Dinh-Kuno, a former refugee from Vietnam, has dedicated most of her adult life helping others at Refugee & Immigrant Services Northwest where she has been Executive Director since 1991. After moving to Washington state, she was hired first as a job developer, then assistant director before assuming her current position of 28 years. As the result of her own experience, through her organization, she is committed to providing culturally and linguistically appropriate services so all refugees and immigrants can build a better life for themselves and their families.
“Van is an amazing person.

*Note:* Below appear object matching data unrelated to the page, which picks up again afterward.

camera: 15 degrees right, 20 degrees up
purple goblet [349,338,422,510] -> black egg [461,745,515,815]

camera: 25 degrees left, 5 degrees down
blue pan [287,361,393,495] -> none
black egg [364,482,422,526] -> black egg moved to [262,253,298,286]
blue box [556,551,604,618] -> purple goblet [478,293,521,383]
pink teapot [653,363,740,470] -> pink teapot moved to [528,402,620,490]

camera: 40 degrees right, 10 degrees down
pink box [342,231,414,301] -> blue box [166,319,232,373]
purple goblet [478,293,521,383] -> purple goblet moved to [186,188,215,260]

She really helped streamline [the immigration process] in a world where nothing is streamlined,” Wold told the Lynnwood Times.

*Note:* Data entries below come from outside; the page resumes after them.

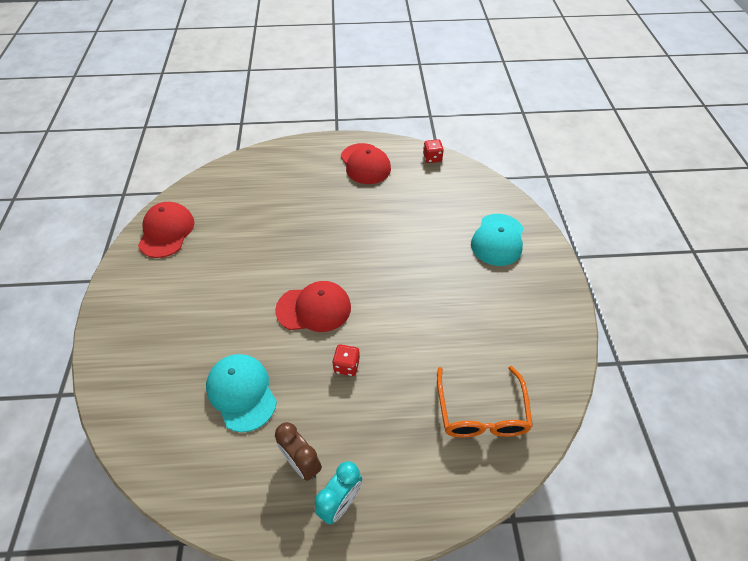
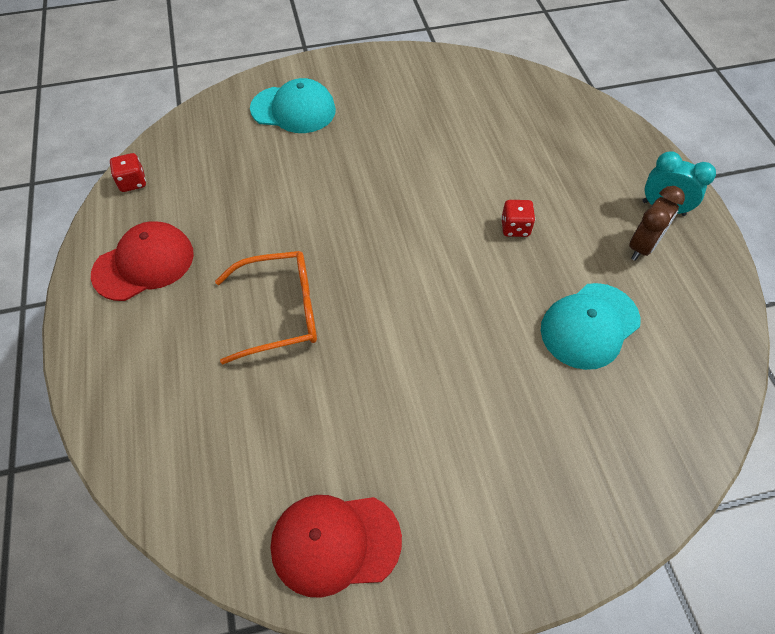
camera: 100 degrees left, 5 degrees up
red cap [275,281,351,332] -> none
orange glasses [437,366,533,438] -> orange glasses moved to [215,251,317,365]

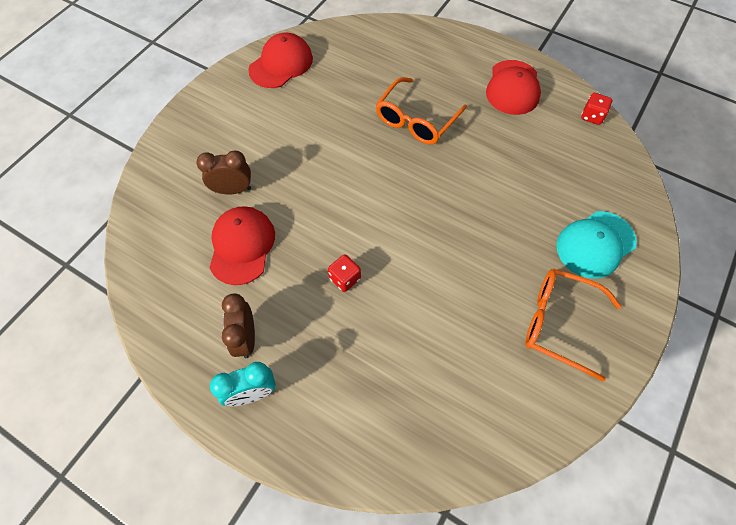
camera: 135 degrees right, 5 degrees up
turquoise cap [541,283,641,370] -> red cap [209,206,275,285]
none -> brown clock [196,151,251,194]
none -> orange glasses [525,268,621,381]

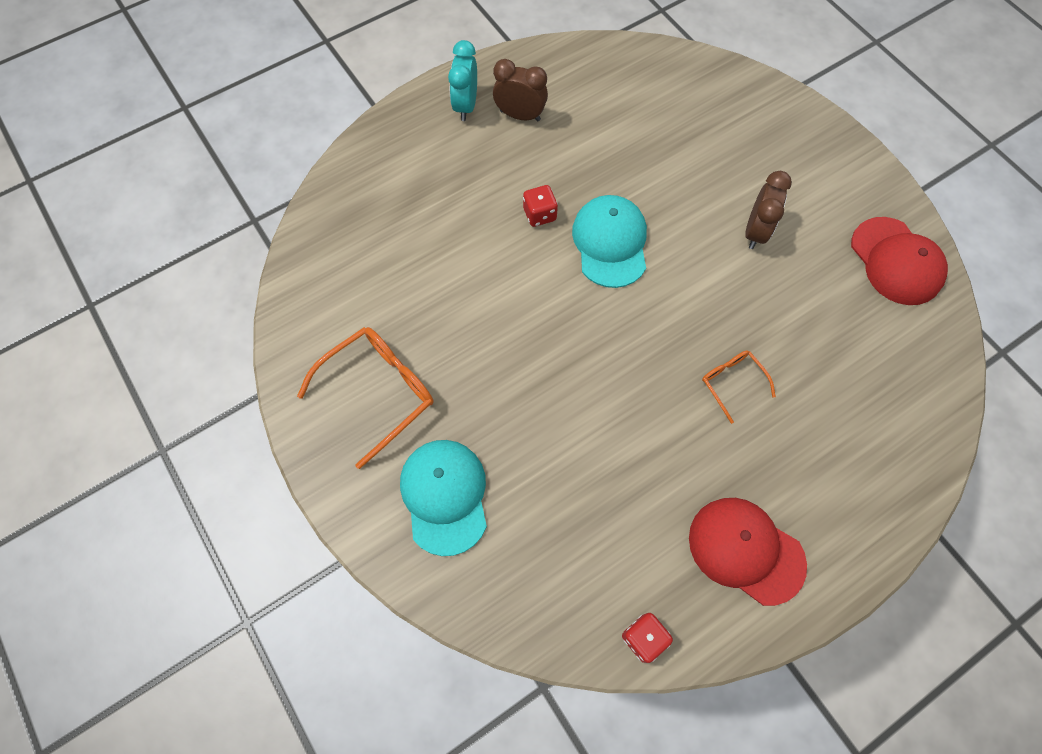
camera: 115 degrees right, 5 degrees up
brown clock [196,151,251,194] -> brown clock moved to [745,171,792,249]
red cap [209,206,275,285] -> none
orange glasses [376,77,467,145] -> orange glasses [702,350,776,424], size x0.54
none -> turquoise cap [572,195,647,288]

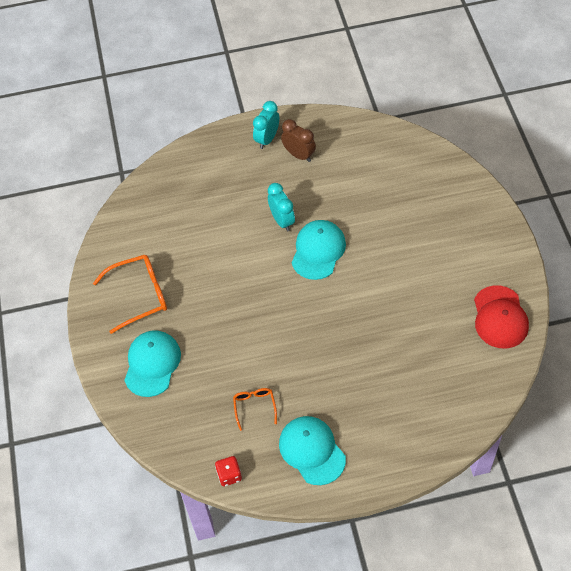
camera: 25 degrees right, 10 degrees down
red dice [523,185,558,227] -> turquoise clock [268,183,295,231]
red cap [689,498,807,606] -> turquoise cap [279,416,346,485]
orange glasses [702,350,776,424] -> orange glasses moved to [233,388,277,431]
brown clock [745,171,792,249] -> none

Dinh-Kuno’s agency got to work setting helping Farhad and his family sign up for medical services, food assistance, enrolling in English classes at Edmonds Community College, work authorizations and fee wavers, and obtaining temporary protective immigration status.
While Dinh-Kuno handled the immigration process Wold, with the help of the Everett Police Department, organized a fundraiser to help her family afford a fully furnished apartment in Arlington where they still live, happily, today. Farhad and his family told the Lynnwood Times that they have noticed the benefits of their new lifestyle change most in their children who have abandoned their stress in pursuit of simply being kids.
“I feel this is the duty, not only as a former refugee, but as a member of our community to band together and support Ukrainian refugees. That’s what our country is all about,” Dinh-Kuno told the Lynnwood Times.
Since the Russian invasion of Ukraine began Dinh-Kuno’s agency has helped over 400 Ukrainian refugee families begin new lives in Snohomish County.
For more than 40 years, Refugee & Immigrant Services Northwest (RISNW) has been helping newly arrived refugees and immigrants rebuild their lives and achieve their full potential as contributing citizens in their new country.
RISNW is a refugee-led, multi-ethnic, multi-cultural organization with the mission to empower refugees, immigrants, and their families to become self-sufficient and healthy, contributing members of society.
Beginning as a grassroots organization in 1977, the agency started with serving newly arrived Southeast Asian refugees in Snohomish County. Since then, it has grown to become a multi-service organization serving refugees and immigrants living in Snohomish, Whatcom, Skagit, San Juan, and Island Counties.
RISNW’s core staff of 20 full-time and 137 on-call interpreters are fluent in 40 languages and dialects who value partnerships, collaborations and services delivered by culturally relevant and linguistically appropriate staff who reflect the clients they serve.
They accomplish this by providing a comprehensive array of linguistically and culturally appropriate services, and advocate for equitable funding and services for limited English-speaking refugees and immigrants.